Word for word, restate the entries below and exclude every image.

[Transcribed page contents]
* * *
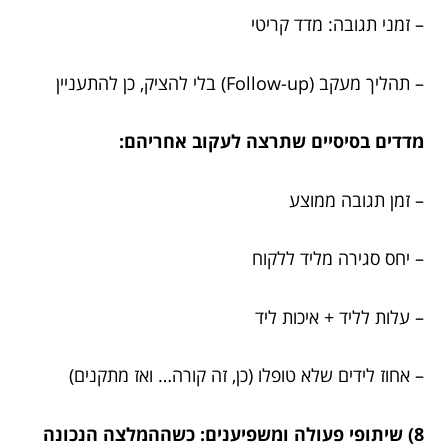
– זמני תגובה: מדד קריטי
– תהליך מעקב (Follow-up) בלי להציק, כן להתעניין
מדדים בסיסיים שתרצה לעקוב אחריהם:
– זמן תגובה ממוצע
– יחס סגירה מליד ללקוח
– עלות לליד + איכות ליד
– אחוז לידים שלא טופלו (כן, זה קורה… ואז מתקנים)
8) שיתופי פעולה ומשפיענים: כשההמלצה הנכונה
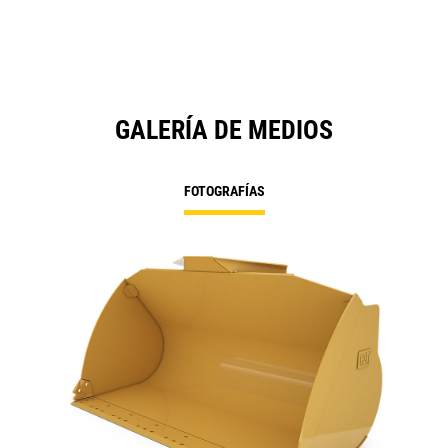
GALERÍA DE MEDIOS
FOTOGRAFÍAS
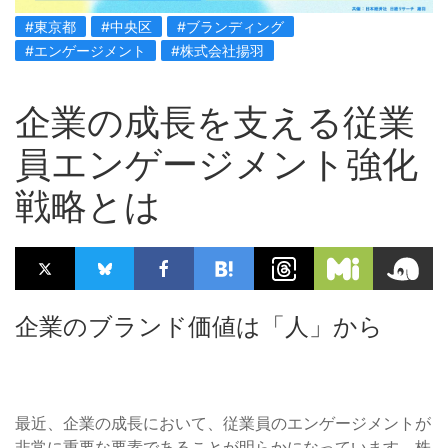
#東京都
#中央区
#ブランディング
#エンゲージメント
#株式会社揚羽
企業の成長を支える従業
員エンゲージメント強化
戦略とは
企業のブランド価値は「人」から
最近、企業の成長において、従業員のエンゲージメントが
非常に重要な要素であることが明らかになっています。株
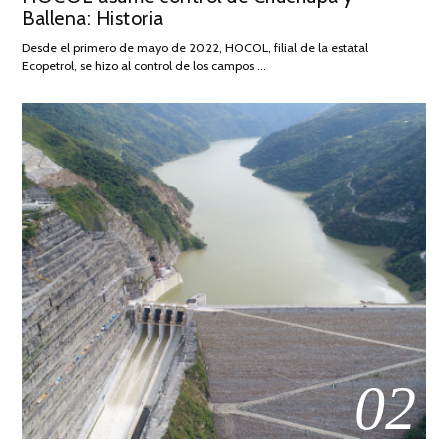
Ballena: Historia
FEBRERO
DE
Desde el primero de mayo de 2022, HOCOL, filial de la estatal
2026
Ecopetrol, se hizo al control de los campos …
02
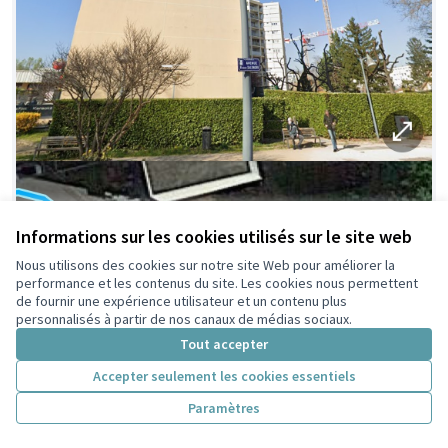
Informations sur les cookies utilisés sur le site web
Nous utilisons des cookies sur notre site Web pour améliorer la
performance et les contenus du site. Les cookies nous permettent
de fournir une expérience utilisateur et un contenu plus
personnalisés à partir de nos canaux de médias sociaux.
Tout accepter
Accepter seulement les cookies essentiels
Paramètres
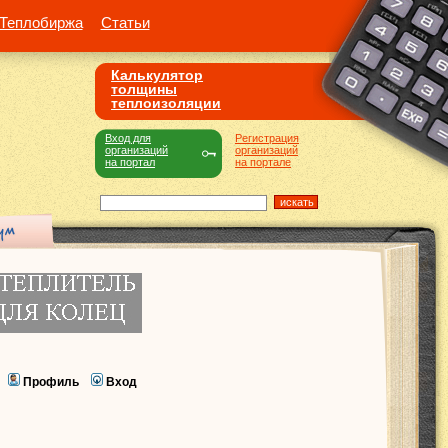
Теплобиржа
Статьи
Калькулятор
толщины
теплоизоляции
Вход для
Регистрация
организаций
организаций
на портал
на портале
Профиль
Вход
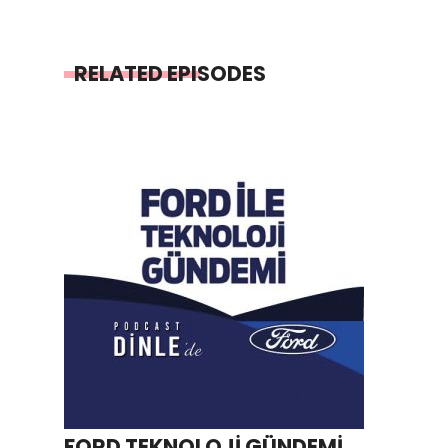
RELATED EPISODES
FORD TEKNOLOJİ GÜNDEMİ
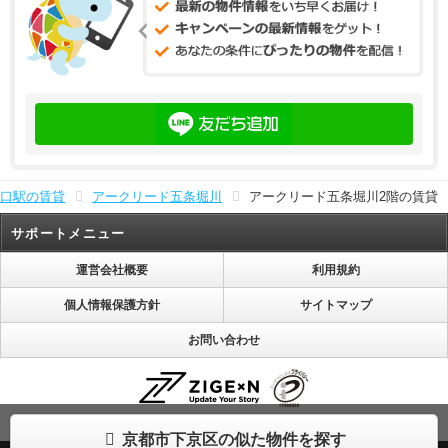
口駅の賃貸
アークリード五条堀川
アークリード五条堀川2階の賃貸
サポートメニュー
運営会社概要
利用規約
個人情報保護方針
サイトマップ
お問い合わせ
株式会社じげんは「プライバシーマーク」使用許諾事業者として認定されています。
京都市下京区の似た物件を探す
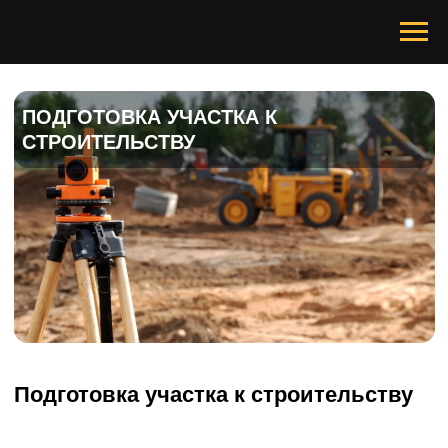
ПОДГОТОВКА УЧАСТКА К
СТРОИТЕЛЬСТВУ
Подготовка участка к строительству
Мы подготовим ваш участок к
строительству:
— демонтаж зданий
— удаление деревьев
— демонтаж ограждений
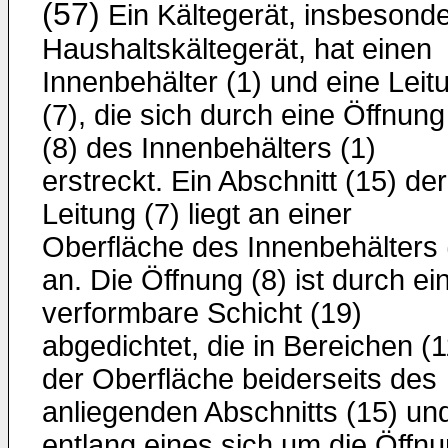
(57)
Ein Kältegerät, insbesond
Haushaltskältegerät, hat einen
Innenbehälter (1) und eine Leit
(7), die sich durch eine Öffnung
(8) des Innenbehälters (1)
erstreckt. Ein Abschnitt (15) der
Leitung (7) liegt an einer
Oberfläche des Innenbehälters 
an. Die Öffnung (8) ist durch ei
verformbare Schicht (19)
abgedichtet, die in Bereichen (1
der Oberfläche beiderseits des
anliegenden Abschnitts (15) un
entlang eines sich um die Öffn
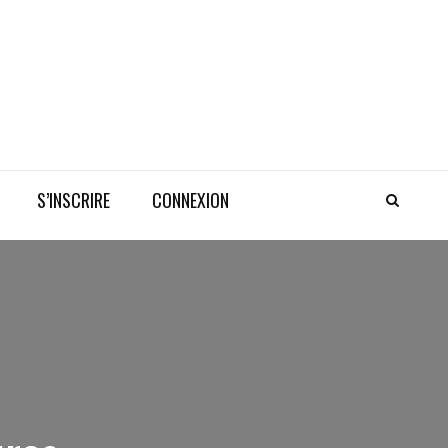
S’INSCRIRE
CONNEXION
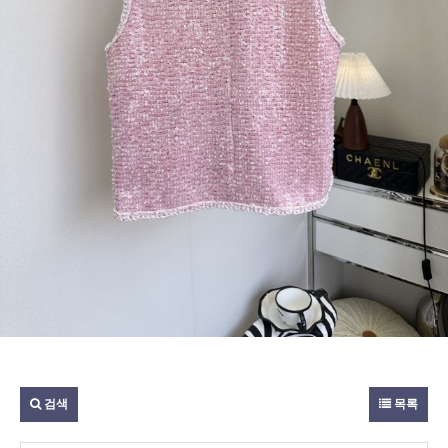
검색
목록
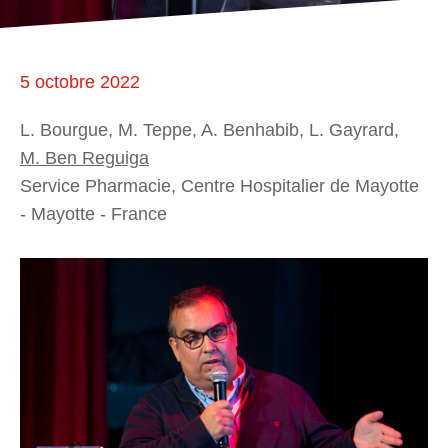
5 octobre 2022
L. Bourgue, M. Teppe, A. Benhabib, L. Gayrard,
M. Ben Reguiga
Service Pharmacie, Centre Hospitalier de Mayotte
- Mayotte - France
* * *
Response below:
– זמני תגובה: מדד קריטי
– תהליך מעקב (Follow-up) בלי להציק, כן להתעניין
מדדים בסיסיים שתרצה לעקוב אחריהם:
– זמן תגובה ממוצע
– יחס סגירה מליד ללקוח
– עלות לליד + איכות ליד
– אחוז לידים שלא טופלו (כן, זה קורה… ואז מתקנים)
8) שיתופי פעולה ומשפיענים: כשההמלצה הנכונה
GALERÍA DE MEDIOS
FOTOGRAFÍAS
#東京都
#中央区
#ブランディング
#エンゲージメント
#株式会社揚羽
企業の成長を支える従業
員エンゲージメント強化
戦略とは
企業のブランド価値は「人」から
最近、企業の成長において、従業員のエンゲージメントが
非常に重要な要素であることが明らかになっています。株
Ballena: Historia
FEBRERO
DE
Desde el primero de mayo de 2022, HOCOL, filial de la estatal
2026
Ecopetrol, se hizo al control de los campos …
02
Informations sur les cookies utilisés sur le site web
Nous utilisons des cookies sur notre site Web pour améliorer la
performance et les contenus du site. Les cookies nous permettent
de fournir une expérience utilisateur et un contenu plus
personnalisés à partir de nos canaux de médias sociaux.
Tout accepter
Accepter seulement les cookies essentiels
Paramètres
Теплобиржа
Статьи
Калькулятор
толщины
теплоизоляции
Вход для
Регистрация
организаций
организаций
на портал
на портале
Профиль
Вход
RELATED EPISODES
FORD TEKNOLOJİ GÜNDEMİ
口駅の賃貸
アークリード五条堀川
アークリード五条堀川2階の賃貸
サポートメニュー
運営会社概要
利用規約
個人情報保護方針
サイトマップ
お問い合わせ
株式会社じげんは「プライバシーマーク」使用許諾事業者として認定されています。
京都市下京区の似た物件を探す
ПОДГОТОВКА УЧАСТКА К
СТРОИТЕЛЬСТВУ
Подготовка участка к строительству
Мы подготовим ваш участок к
строительству:
— демонтаж зданий
— удаление деревьев
— демонтаж ограждений
(57)
Ein Kältegerät, insbesond
Haushaltskältegerät, hat einen
Innenbehälter (1) und eine Leit
(7), die sich durch eine Öffnung
(8) des Innenbehälters (1)
erstreckt. Ein Abschnitt (15) der
Leitung (7) liegt an einer
Oberfläche des Innenbehälters 
an. Die Öffnung (8) ist durch ei
verformbare Schicht (19)
abgedichtet, die in Bereichen (1
der Oberfläche beiderseits des
anliegenden Abschnitts (15) un
entlang eines sich um die Öffn
S’INSCRIRE
CONNEXION
검색
목록
5 octobre 2022
L. Bourgue, M. Teppe, A. Benhabib, L. Gayrard,
M. Ben Reguiga
Service Pharmacie, Centre Hospitalier de Mayotte
- Mayotte - France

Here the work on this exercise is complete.